Stored entries
>>>
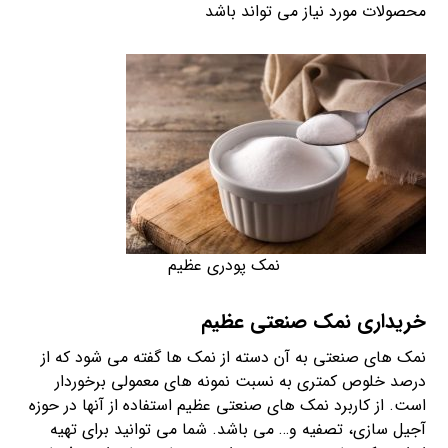
محصولات مورد نیاز می تواند باشد
نمک پودری عظیم
خریداری نمک صنعتی عظیم
نمک های صنعتی به آن دسته از نمک ها گفته می شود که از
درصد خلوص کمتری به نسبت نمونه های معمولی برخوردار
است. از کاربرد نمک های صنعتی عظیم استفاده از آنها در حوزه
آجیل سازی، تصفیه و… می باشد. شما می توانید برای تهیه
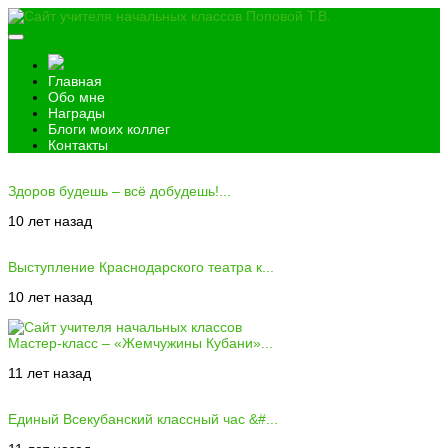
Главная
Обо мне
Награды
Блоги моих коллег
Контакты
Здоров будешь – всё добудешь!...
10 лет назад
Выступление Краснодарского театра к...
10 лет назад
Мастер-класс – «Жемчужины Кубани»...
11 лет назад
Единый Всекубанский классный час &#...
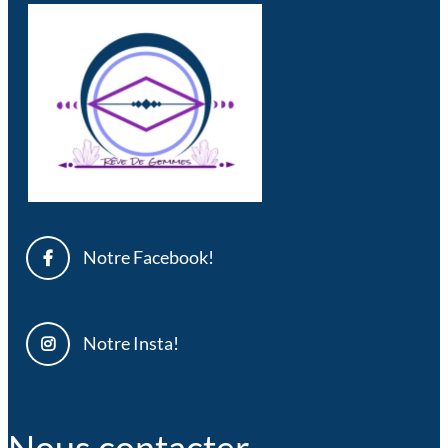
Notre Facebook!
Notre Insta!
Nous contacter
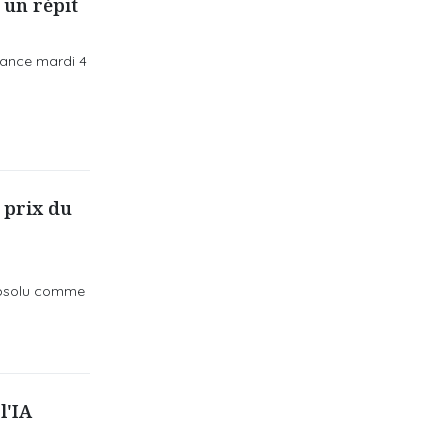
 un répit
éance mardi 4
 prix du
 absolu comme
l'IA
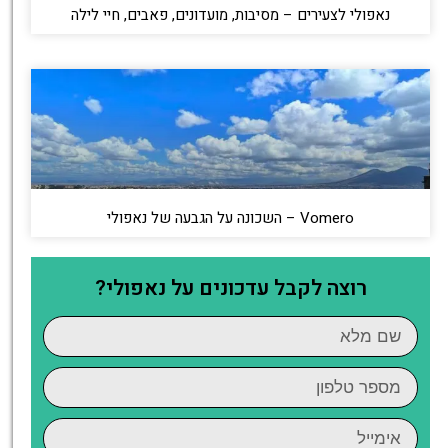
נאפולי לצעירים – מסיבות, מועדונים, פאבים, חיי לילה
Vomero – השכונה על הגבעה של נאפולי
רוצה לקבל עדכונים על נאפולי?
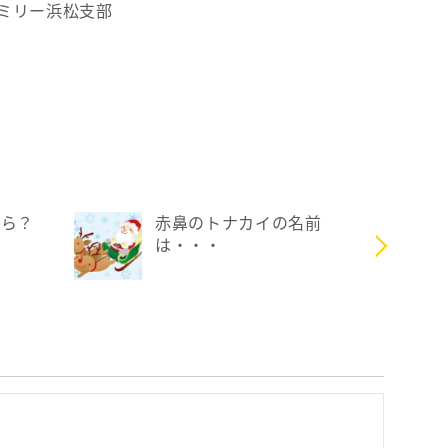
ミリー浜松支部
くら？
赤鼻のトナカイの名前
は・・・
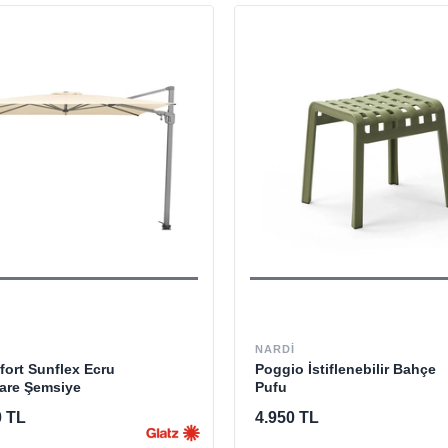
NARDI
ort Sunflex Ecru
Poggio İstiflenebilir Bahçe
Kare Şemsiye
Pufu
0 TL
4.950 TL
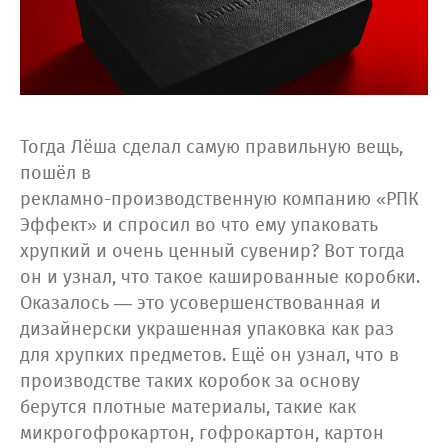
Тогда Лёша сделал самую правильную вещь,
пошёл в
рекламно-производственную
компанию «РПК
Эффект» и спросил во что ему упаковать
хрупкий и очень ценный сувенир? Вот тогда
он и узнал, что такое кашированные коробки.
Оказалось — это усовершенствованная и
дизайнерски украшенная упаковка как раз
для хрупких предметов. Ещё он узнал, что в
производстве таких коробок за основу
берутся плотные материалы, такие как
микрогофрокартон, гофрокартон, картон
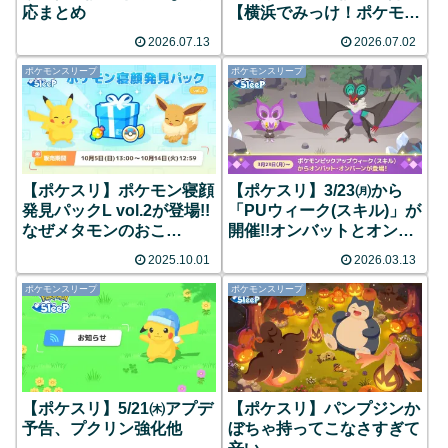
応まとめ
【横浜でみっけ！ポケモン
ねがおリサーチ】
2026.07.13
2026.07.02
ポケモンスリープ
ポケモンスリープ
【ポケスリ】ポケモン寝顔
【ポケスリ】3/23㈪から
発見パックL vol.2が登場!!
「PUウィーク(スキル)」が
なぜメタモンのおこ
開催!!オンバットとオンバ
う･･･??
ーンも初登場!!
2025.10.01
2026.03.13
ポケモンスリープ
ポケモンスリープ
【ポケスリ】5/21㈭アプデ
【ポケスリ】パンプジンか
予告、プクリン強化他
ぼちゃ持ってこなさすぎて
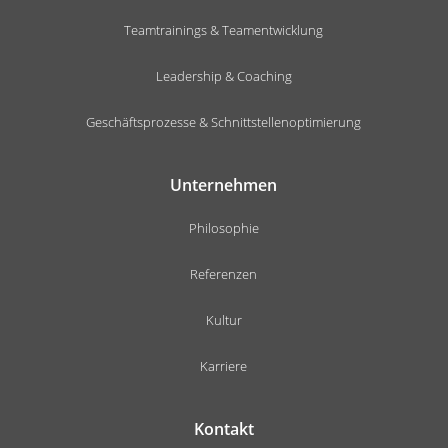
Teamtrainings & Teamentwicklung
Leadership & Coaching
Geschäftsprozesse & Schnittstellenoptimierung
Unternehmen
Philosophie
Referenzen
Kultur
Karriere
Kontakt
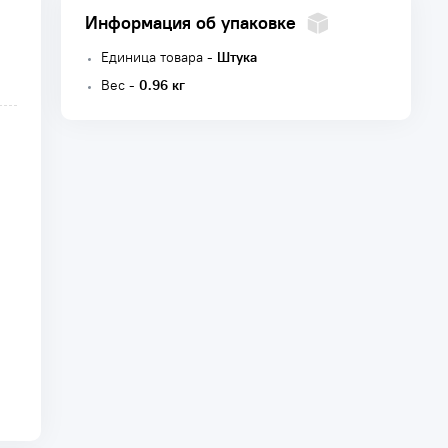
Информация об упаковке
Единица товара -
Штука
Вес -
0.96 кг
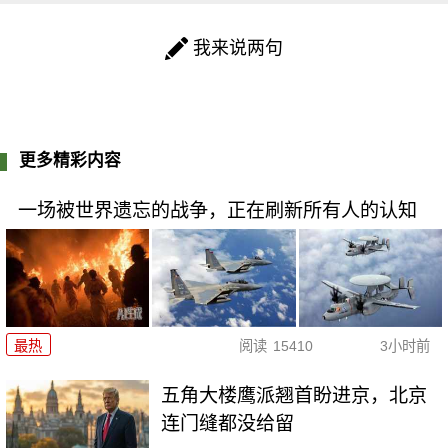
我来说两句
更多精彩内容
一场被世界遗忘的战争，正在刷新所有人的认知
最热
阅读
15410
3小时前
五角大楼鹰派翘首盼进京，北京
连门缝都没给留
<<<
Count the lines of the records that contain the string "узнал", matching case. Give only the number.

2